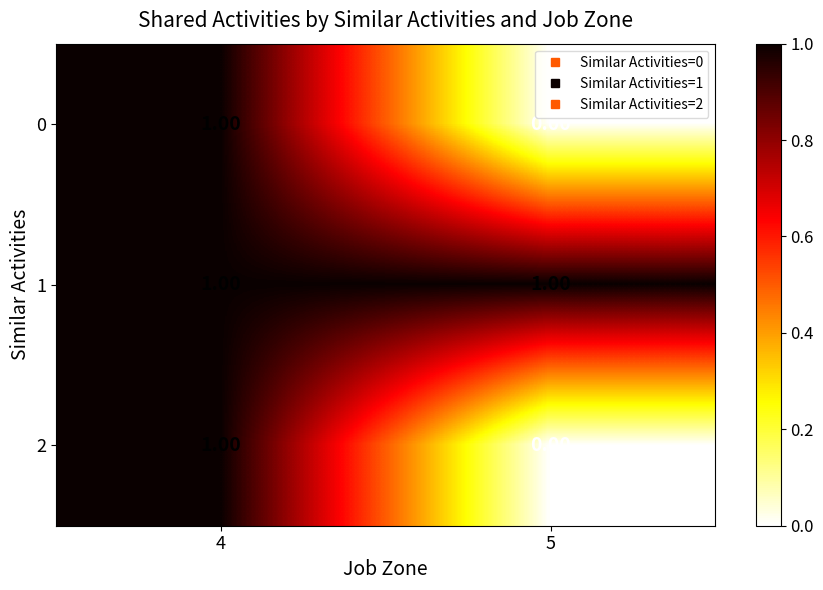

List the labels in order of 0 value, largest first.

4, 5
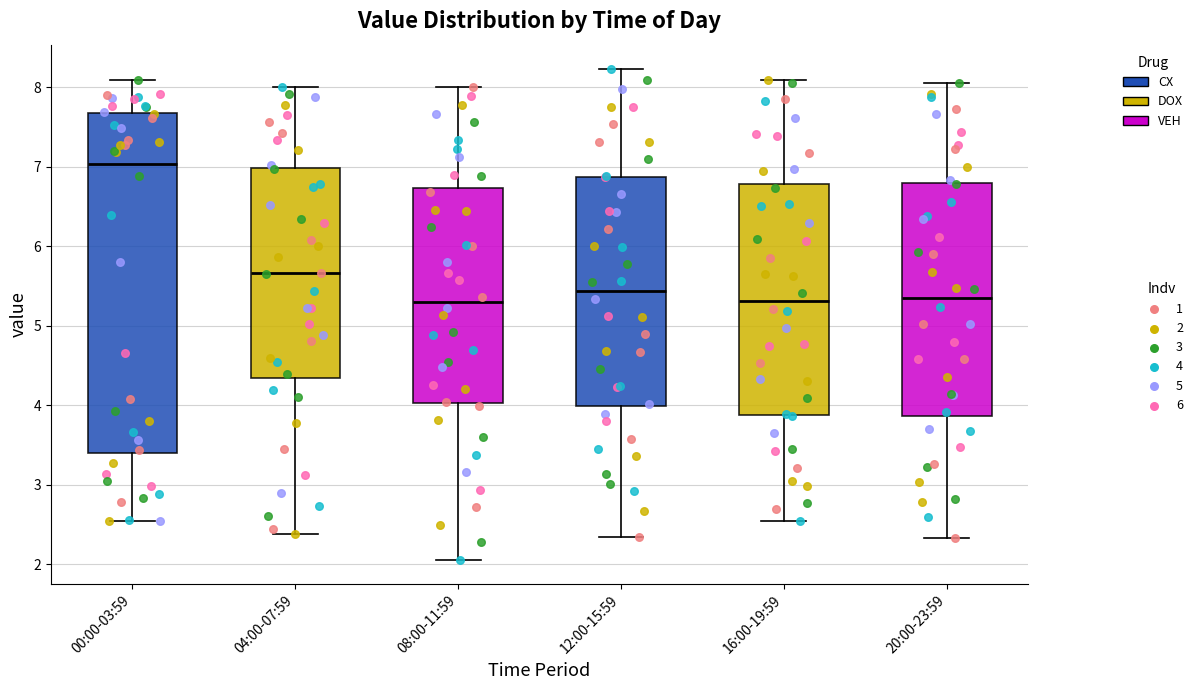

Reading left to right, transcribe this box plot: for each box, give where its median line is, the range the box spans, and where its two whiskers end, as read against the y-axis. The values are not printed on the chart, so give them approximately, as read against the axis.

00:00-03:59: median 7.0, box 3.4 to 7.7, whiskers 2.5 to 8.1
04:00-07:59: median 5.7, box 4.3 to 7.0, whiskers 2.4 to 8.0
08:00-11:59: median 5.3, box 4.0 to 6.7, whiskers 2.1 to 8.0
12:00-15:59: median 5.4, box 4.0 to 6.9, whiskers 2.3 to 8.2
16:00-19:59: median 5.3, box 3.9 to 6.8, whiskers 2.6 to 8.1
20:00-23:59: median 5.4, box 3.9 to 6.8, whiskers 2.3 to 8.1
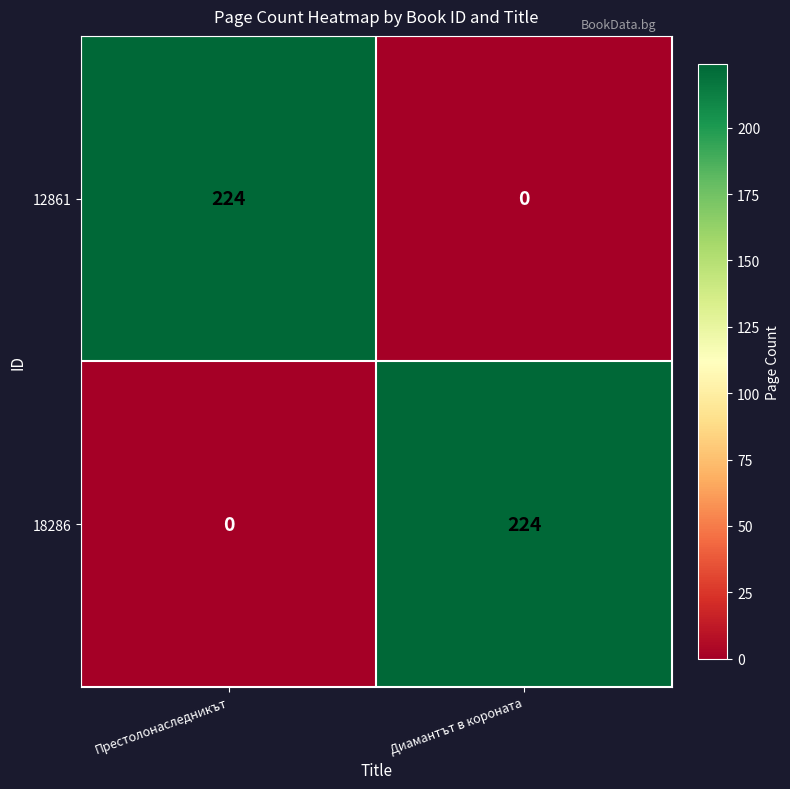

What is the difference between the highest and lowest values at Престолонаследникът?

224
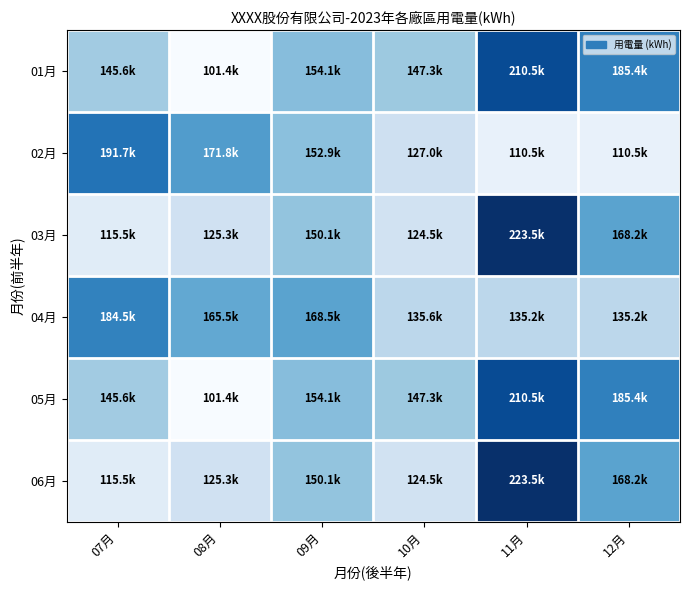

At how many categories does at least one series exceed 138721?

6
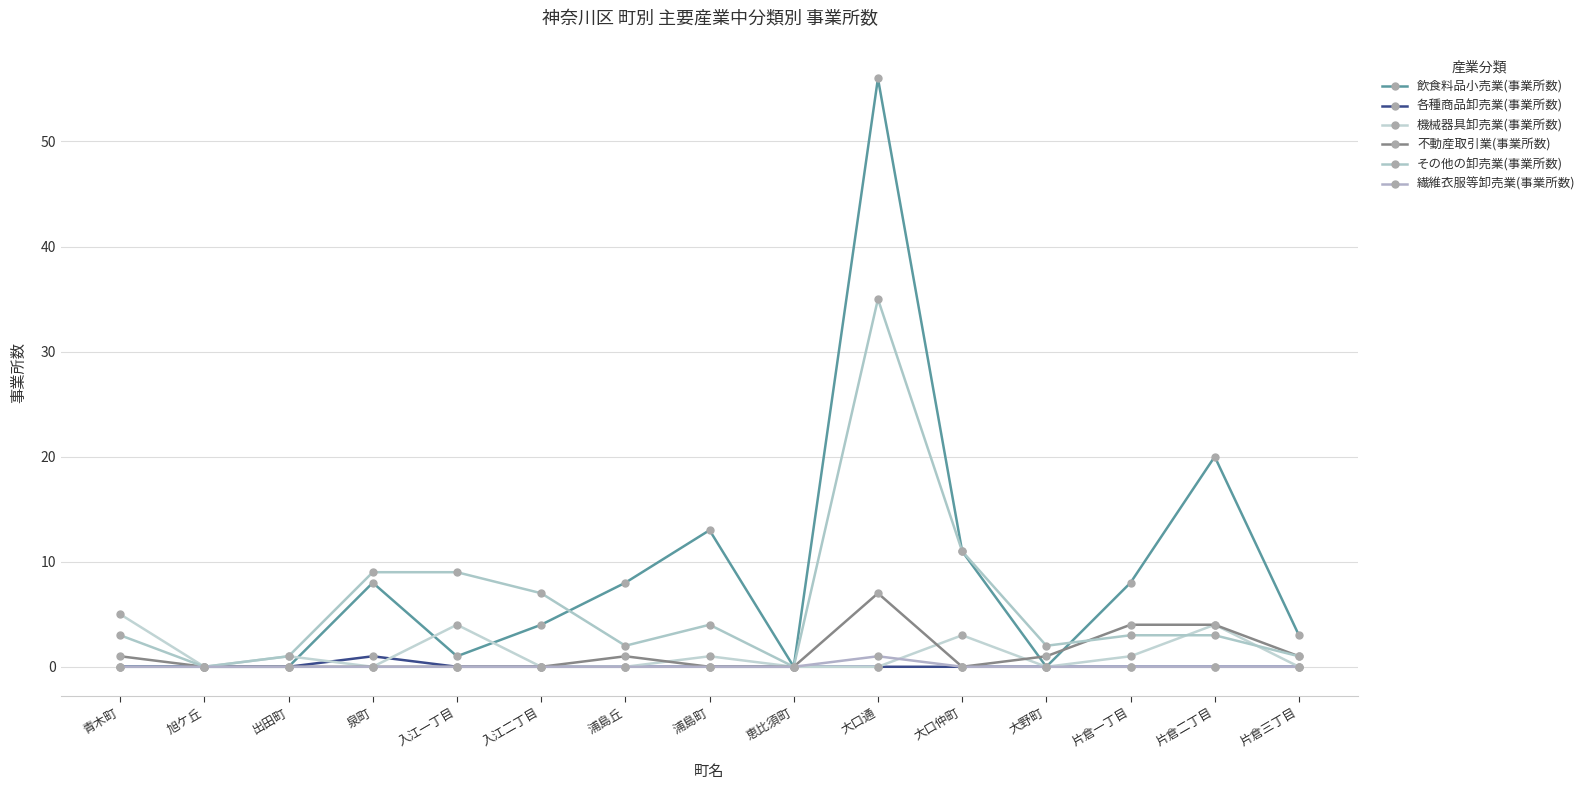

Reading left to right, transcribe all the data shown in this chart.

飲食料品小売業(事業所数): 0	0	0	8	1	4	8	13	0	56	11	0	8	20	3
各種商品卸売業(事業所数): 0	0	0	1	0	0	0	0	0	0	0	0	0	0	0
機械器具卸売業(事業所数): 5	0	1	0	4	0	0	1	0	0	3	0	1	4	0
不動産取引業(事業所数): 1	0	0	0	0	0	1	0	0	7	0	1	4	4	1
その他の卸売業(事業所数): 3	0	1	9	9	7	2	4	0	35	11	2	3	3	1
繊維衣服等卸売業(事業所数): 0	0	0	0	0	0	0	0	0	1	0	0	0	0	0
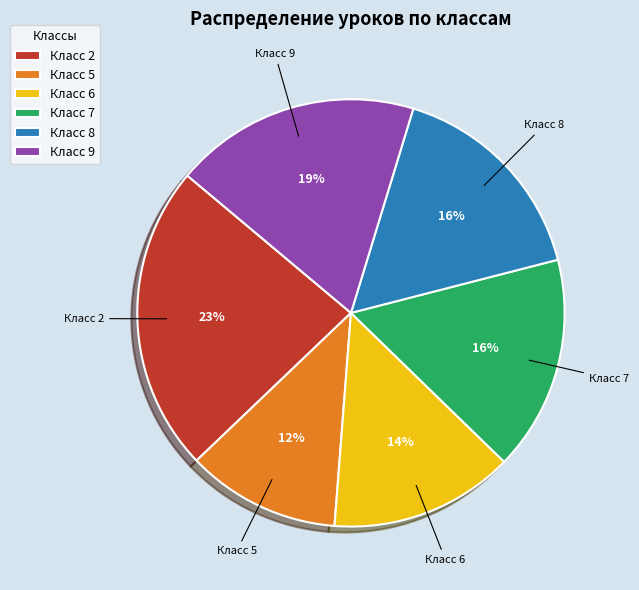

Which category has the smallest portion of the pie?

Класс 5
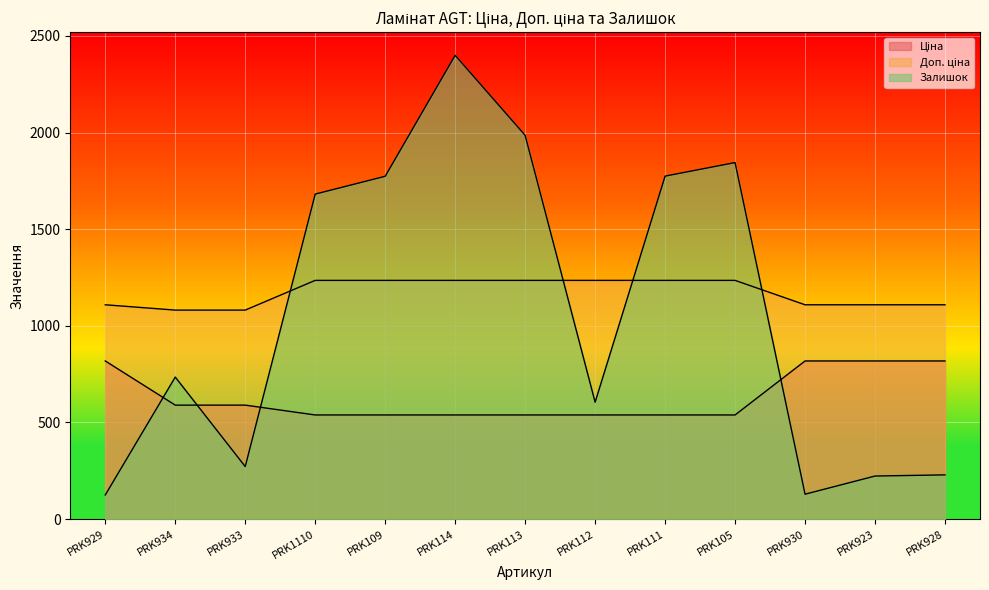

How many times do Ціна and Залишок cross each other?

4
# # # #
▶ **What you have to do**:
Format the lines from the start of the records through the line containing "Reading left to right, transcribe this", both ends included, as a Markdown table with the columns Row and Line, skipping blank lines and leaving the pictures out.

▶ **Written response**:
| Row | Line |
|---|---|
| 1 | List the labels in order of 0 value, largest first. |
| 2 | 4, 5 |
| 3 | Reading left to right, transcribe this box plot: for each box, give where its median line is, the range the box spans, and where its two whiskers end, as read against the y-axis. The values are not printed on the chart, so give them approximately, as read against the axis. |